Artificial Spider Silk Spinner Capable of Producing Kilometer-Long Threads

Artificial Spider Silk Spinner Capable of Producing Kilometer-Long Threads

Spider silk has a myriad of potential uses, if only spiders could be convinced to produce vast quantities on demand and work long shifts. Unfortunately, the difficulty in keeping spiders and the small quantities of silk they are able to produce means natural spider silk is unlikely to have many commercial applications. However, if scientists could develop an artificial silk that has the same properties as spider silk, and be able to generate large volumes of the material, the potential applications are considerable.

Spider silk has some rather amazing properties. First of all is its strength. Weight for weight spider silk is stronger than steel. Secondly, the material is incredibly lightweight and more durable and elastic than any man-made fiber. If enough of the silk could be produced to encircle the globe, the thread would weigh less than a bar of soap. Spider silk can also stretch up to 140 percent of its length without snapping. The strength, durability and elasticity of the material makes it perfect for a host of advanced textiles. Spider silk is also biodegradable and well tolerated when implanted in biological tissues. The material could therefore be used in surgery.

Researchers have long tried to replicate spider silk, but rather than use spiders they have developed artificial silk proteins or have attempted to obtain similar proteins from bacteria. However, all have experienced problems obtaining water-soluble proteins, developing artificial spinning processes, or both.

Now, a team of researchers from the Swedish University of Agricultural Sciences have made something of a breakthrough. They have managed to produce artificial spider silk and have used the process to generate silk strings one kilometer long. Bacteria were used to produce the proteins, which are as water-soluble as spider silk proteins. Furthermore, the method of production and spinning is highly scalable, opening the door to a wide range of commercial applications.

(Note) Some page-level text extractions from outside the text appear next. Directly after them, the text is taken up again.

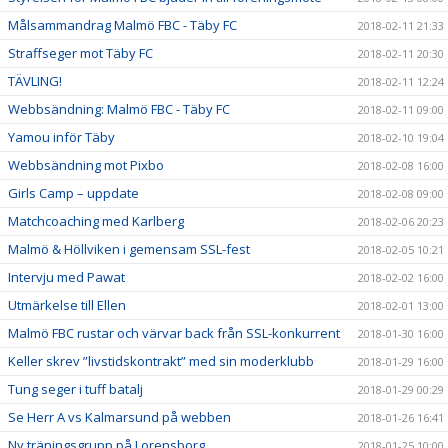
Målsammandrag Malmö FBC - Täby FC
2018-02-11 21:33
Straffseger mot Täby FC
2018-02-11 20:30
TÄVLING!
2018-02-11 12:24
Webbsändning: Malmö FBC - Täby FC
2018-02-11 09:00
Yamou inför Täby
2018-02-10 19:04
Webbsändning mot Pixbo
2018-02-08 16:00
Girls Camp – uppdate
2018-02-08 09:00
Matchcoaching med Karlberg
2018-02-06 20:23
Malmö & Höllviken i gemensam SSL-fest
2018-02-05 10:21
Intervju med Pawat
2018-02-02 16:00
Utmärkelse till Ellen
2018-02-01 13:00
Malmö FBC rustar och värvar back från SSL-konkurrent
2018-01-30 16:00
Keller skrev ”livstidskontrakt” med sin moderklubb
2018-01-29 16:00
Tung seger i tuff batalj
2018-01-29 00:29
Se Herr A vs Kalmarsund på webben
2018-01-26 16:41
Ny träningsgrupp på Lorensborg
2018-01-25 10:00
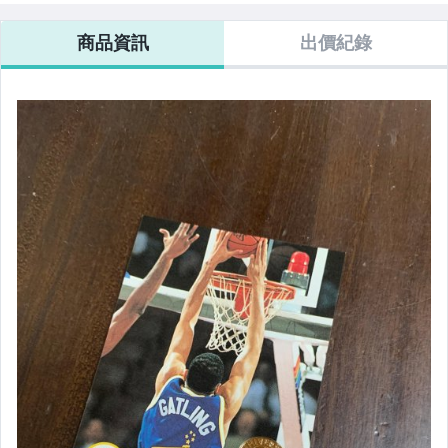
商品資訊
出價紀錄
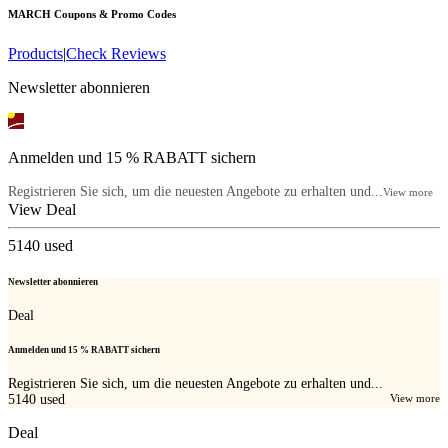
MARCH
Coupons & Promo Codes
Products
|
Check Reviews
Newsletter abonnieren
Anmelden und 15 % RABATT sichern
Registrieren Sie sich, um die neuesten Angebote zu erhalten und...
View more
View Deal
5140
used
Newsletter abonnieren
Deal
Anmelden und 15 % RABATT sichern
Registrieren Sie sich, um die neuesten Angebote zu erhalten und...
5140
used
View more
Deal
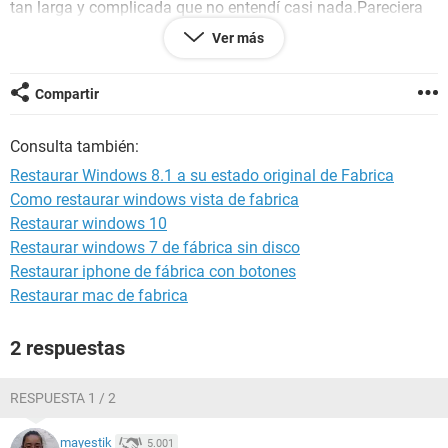
tan larga y complicada que no entendí casi nada.Pareciera
que está escrita para Ingenieros Informaticos (Yo cachondeo
Ver más
jejeje). Para tener mano las indicaciones la he pasado por la
Impresora y el primer resultado fúe qiue me agotó un
"cartucho de tinta". Hay alguna manera de poder hacer la
Compartir
restauración de manera práctica y que cualquier Persona
(sin ser muy lista) pueda realizar? Mi máquina la recibí sin el
Consulta también:
CD de instalación pues toda información viene yá dentro del
Programa. Pedí ayuda a la tienda que me la vendió (famosa
Restaurar Windows 8.1 a su estado original de Fabrica
en toda Europa) y Ellos me cobran el equivalente a la mitad
Como restaurar windows vista de fabrica
de su valor !! Podeis ayudarme ? Le prenderé por las dudas
Restaurar windows 10
una velita a San Valentin !!
Restaurar windows 7 de fábrica sin disco
Restaurar iphone de fábrica con botones
Restaurar mac de fabrica
2 respuestas
RESPUESTA 1 / 2
mayestik
5.001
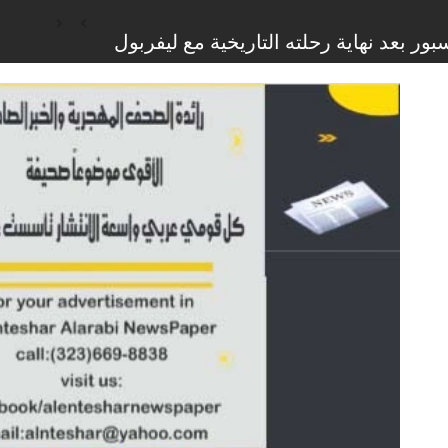
افق بعد على خطة غزة المدعومة من الولايات المتحدة
تنا”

The researchers developed a biomimetic spinning process mimicking the way spiders spin silk. Before silk emerges from spiders’ spinnerets and solidifies, it is an aqueous solution. As the liquid passes through ducts, water is extracted and hydrogen is pumped in creating a form of acid bath which turns from liquid to solid. The pH gradient is precisely controlled to ensure that the silk doesn’t start to harden in the wrong place blocking up the ducts. That process has been copied by Anna Rising and her colleagues at the Swedish University of Agricultural Sciences.

Rising says, “This is the first successful example of biomimetic spider silk spinning. We have designed a process that recapitulates many of the complex molecular mechanisms of native silk spinning. In the future, this may allow industrial production of artificial spider silk for biomaterial applications or for the manufacture of advanced textiles.”